Rural Australia has only 2.7 doctors per 1,000 people versus 4.3 in the cities, effectively creating a two-tier healthcare system in which the quality of specialist care you receive can be determined by your postcode.
We know that doctors with rural backgrounds or training experience are more likely to take up rural practice. So we developed a guide, in partnership with the National Rural Health Commissioner Professor Jenny May, to embed these factors into the trainee selection process. By adopting this approach, specialist medical colleges are taking practical steps to support the goal of providing equitable access to specialist care in rural and remote communities.
The problem is this initiative is only a partial solution – because if you select those rural trainees but train them in the city, it’s likely they will not return to country practice.

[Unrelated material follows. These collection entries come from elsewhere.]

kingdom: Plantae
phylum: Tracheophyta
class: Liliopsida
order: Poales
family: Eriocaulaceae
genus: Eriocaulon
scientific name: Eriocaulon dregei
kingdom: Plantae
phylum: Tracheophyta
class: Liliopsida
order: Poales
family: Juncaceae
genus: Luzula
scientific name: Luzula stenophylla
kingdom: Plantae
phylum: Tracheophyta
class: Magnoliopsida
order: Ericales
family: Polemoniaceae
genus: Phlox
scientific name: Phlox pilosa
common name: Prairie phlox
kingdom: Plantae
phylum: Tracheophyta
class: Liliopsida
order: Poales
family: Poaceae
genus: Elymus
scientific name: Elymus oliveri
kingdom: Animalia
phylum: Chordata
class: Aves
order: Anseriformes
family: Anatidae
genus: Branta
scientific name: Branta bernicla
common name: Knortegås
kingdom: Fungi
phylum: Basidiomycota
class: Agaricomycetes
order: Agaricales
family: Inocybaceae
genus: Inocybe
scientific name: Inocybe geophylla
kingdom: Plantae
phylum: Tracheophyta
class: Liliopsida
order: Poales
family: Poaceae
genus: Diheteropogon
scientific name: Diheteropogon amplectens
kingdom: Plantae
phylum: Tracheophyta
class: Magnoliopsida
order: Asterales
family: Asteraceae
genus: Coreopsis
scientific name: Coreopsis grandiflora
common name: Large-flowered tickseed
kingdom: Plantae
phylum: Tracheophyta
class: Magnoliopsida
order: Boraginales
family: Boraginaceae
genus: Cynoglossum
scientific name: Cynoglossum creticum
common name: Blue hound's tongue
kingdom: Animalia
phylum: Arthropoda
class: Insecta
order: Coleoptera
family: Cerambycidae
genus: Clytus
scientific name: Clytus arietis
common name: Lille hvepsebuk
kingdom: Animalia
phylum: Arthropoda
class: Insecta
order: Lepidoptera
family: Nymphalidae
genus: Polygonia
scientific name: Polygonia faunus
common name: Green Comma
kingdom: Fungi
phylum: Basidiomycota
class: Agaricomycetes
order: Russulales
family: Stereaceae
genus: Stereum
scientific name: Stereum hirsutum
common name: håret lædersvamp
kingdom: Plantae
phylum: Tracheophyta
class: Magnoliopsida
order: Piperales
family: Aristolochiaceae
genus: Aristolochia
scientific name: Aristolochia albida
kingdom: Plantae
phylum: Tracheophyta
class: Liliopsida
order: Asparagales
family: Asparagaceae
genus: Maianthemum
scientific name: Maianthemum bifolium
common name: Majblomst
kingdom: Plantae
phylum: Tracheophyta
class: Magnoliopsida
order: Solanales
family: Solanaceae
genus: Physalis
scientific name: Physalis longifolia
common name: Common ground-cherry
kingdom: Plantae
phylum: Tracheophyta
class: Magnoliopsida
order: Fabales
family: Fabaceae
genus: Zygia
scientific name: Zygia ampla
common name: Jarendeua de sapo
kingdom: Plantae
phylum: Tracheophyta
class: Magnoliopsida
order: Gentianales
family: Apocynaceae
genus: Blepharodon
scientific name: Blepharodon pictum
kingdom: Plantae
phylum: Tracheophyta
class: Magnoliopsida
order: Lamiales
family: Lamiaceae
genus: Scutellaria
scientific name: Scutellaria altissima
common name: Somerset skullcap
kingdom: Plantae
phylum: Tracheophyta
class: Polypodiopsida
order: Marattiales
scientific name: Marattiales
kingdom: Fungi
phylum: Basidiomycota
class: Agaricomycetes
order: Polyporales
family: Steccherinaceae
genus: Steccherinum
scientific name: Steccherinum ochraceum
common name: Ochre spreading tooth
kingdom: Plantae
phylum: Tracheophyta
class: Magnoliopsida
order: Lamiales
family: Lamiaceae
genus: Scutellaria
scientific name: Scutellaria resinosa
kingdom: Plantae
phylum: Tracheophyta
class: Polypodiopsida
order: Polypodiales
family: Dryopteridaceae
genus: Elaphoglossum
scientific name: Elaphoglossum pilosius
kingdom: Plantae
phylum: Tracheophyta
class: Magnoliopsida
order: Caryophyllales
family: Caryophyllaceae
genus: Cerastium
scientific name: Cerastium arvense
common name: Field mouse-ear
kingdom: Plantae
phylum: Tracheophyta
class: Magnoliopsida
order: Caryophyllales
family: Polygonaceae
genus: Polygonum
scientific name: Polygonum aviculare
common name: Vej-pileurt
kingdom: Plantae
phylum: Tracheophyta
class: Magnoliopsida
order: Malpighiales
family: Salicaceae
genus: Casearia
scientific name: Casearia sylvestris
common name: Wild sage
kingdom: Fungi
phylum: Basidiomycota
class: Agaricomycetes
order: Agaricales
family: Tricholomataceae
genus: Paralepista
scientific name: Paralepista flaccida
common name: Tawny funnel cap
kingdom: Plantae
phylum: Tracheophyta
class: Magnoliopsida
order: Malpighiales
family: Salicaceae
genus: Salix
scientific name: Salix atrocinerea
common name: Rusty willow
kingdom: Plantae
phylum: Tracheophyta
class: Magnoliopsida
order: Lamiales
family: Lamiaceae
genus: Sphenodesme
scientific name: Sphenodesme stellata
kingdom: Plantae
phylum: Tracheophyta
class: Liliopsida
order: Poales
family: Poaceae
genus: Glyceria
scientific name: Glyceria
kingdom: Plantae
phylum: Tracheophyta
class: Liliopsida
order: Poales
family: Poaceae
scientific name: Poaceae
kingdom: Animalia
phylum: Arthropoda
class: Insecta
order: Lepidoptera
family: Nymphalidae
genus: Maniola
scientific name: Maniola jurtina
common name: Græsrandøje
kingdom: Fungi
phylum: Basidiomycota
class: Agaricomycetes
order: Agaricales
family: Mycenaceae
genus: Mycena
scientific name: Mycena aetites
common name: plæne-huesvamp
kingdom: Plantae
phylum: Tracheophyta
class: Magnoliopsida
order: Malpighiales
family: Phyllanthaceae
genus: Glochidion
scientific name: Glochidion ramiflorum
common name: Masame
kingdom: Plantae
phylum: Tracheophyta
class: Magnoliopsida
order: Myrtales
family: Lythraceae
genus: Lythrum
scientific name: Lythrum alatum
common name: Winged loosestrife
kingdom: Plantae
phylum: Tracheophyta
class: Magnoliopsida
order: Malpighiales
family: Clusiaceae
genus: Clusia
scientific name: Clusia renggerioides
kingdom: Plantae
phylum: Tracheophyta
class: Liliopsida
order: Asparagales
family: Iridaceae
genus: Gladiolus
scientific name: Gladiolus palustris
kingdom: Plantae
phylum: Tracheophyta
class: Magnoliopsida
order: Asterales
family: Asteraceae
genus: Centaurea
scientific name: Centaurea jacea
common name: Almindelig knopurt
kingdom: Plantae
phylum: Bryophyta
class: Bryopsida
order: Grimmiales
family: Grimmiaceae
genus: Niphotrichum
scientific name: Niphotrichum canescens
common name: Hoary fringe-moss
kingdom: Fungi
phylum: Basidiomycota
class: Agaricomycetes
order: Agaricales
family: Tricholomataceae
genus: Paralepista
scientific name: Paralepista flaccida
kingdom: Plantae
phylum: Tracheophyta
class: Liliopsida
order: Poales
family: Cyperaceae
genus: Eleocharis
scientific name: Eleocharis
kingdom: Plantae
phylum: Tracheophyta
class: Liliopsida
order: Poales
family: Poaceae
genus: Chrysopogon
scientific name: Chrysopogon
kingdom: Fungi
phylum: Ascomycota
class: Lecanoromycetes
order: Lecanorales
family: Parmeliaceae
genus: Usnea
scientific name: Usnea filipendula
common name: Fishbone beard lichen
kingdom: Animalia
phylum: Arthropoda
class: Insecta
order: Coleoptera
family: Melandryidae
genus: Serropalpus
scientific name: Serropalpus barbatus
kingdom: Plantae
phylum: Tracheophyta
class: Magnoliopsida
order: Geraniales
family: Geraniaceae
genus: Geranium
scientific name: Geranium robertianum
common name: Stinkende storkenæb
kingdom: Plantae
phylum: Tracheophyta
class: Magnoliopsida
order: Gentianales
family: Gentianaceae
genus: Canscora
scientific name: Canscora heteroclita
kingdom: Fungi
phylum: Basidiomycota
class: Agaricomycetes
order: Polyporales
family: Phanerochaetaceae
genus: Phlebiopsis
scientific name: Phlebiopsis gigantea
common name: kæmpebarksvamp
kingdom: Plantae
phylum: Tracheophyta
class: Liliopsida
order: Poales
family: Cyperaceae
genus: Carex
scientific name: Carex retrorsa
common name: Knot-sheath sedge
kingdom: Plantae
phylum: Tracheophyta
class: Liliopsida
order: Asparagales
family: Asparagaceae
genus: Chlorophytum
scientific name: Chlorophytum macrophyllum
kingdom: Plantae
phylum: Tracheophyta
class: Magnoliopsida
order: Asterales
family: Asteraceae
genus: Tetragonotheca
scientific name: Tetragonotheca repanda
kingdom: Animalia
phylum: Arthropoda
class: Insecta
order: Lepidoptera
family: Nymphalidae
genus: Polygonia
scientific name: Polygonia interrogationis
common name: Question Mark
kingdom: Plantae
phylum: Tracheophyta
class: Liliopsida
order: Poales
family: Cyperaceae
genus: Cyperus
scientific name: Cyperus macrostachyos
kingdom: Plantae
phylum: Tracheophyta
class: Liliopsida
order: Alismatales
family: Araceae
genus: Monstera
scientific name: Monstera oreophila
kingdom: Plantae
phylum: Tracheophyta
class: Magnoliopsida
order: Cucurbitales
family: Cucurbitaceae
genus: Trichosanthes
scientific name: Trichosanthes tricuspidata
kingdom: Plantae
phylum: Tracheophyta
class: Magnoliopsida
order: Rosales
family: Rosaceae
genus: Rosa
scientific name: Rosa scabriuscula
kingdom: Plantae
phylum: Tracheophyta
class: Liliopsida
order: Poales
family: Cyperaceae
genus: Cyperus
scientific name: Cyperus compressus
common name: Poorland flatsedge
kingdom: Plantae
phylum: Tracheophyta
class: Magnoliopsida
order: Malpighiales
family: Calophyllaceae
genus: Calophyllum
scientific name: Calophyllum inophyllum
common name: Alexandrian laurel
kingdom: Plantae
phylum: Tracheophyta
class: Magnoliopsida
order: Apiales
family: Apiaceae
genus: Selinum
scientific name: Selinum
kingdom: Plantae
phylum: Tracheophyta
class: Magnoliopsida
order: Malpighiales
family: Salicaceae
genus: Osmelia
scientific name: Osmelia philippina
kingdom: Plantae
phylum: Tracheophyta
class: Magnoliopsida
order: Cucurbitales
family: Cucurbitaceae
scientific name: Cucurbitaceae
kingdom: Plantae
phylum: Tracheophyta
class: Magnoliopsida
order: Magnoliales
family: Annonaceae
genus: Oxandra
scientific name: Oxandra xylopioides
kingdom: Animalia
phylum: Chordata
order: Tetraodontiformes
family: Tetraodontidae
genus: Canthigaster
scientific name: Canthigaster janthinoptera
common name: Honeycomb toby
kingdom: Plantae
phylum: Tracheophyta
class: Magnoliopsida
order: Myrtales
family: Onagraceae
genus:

So, during my tenure as president and chair of CPMC, I proposed establishing a dozen or more multi-specialty rural training hubs across regional Australia. The Australian and New Zealand College of Anaesthetists (ANZCA) has pioneered this concept to train anaesthetists in regional Victoria. All other Colleges are keen to be part of the rural-regional training hubs.
By expanding the specialist workforce in regional areas, these hubs could strengthen rural and regional service capacity, improve access, and help reduce out-of-pocket costs for patients. Training in the regions also provides a significant learning opportunity, which should be highlighted and promoted. The concept is simple: recruit in the regions, train in the regions, and specialists will remain in the regions.
“ Training in the regions also provides a significant learning opportunity, and this should be highlighted and promoted. The concept is simple: Recruit in the regions, train in the regions, and specialists will remain in the regions.
This is exactly the scenario that’s playing out in Broome at the Kimberley Centre for Remote Medical Training, established by the University of Notre Dame, that has been delivering a full Doctor of Medicine program since the start of last year. It is WA’s first fully regionally base medical school and offers priority entry pathways to Kimberley and Pilbara residents, Indigenous applicants, and students from rural backgrounds.
The students are based at Notre Dame’s Broome Campus for the first two years of the MD course. In the final two years, they undertake rural and regional clinical placements across the State.
My thinking is that specialist trainees should do 70-80% of their training as a general surgeon, physician, psychiatrist, gynaecologist, radiologist or anaesthetist in the rural-regional training hubs, and then maybe 20-30% in the city. This gives them some exposure to major metropolitan settings and the high- volume work that happens there, as some procedures never happen in a rural context. By supporting them to spend some time in the major metro areas, while being trained primarily in a regional setting, you grow the specialist workforce where it is needed.
We have proposed that the hub network be funded through the regional specialist training program (STP), which has been running for more than a decade and costs the federal government about $200 million a year. The Grattan Institute report last year recommended the funding be doubled to support specialist training in the regions.
Despite its name, the reality is that STP-funded registrars spend most of their time in metropolitan hospitals. This is one of the main reasons why the program has failed to deliver specialist workforce to regional and rural communities. The program is being redesigned, and we are persuading the Government and Federal Health Minister Mark Butler to invest in this rural-regional training hubs program.
We have asked that if CPMC and the Colleges could design a program like that, then trainees should not be restricted by jurisdictional boundaries. So, if there’s a general surgical trainee in Port Hedland, for example, the trainee should be able to move to a rural hospital in North Queensland if they chose this option as part of their training.
Getting such exposure and experience in a variety of rural settings will create a much richer specialist doctor. State governments should join in this effort if we are to succeed in addressing the inequity of health access.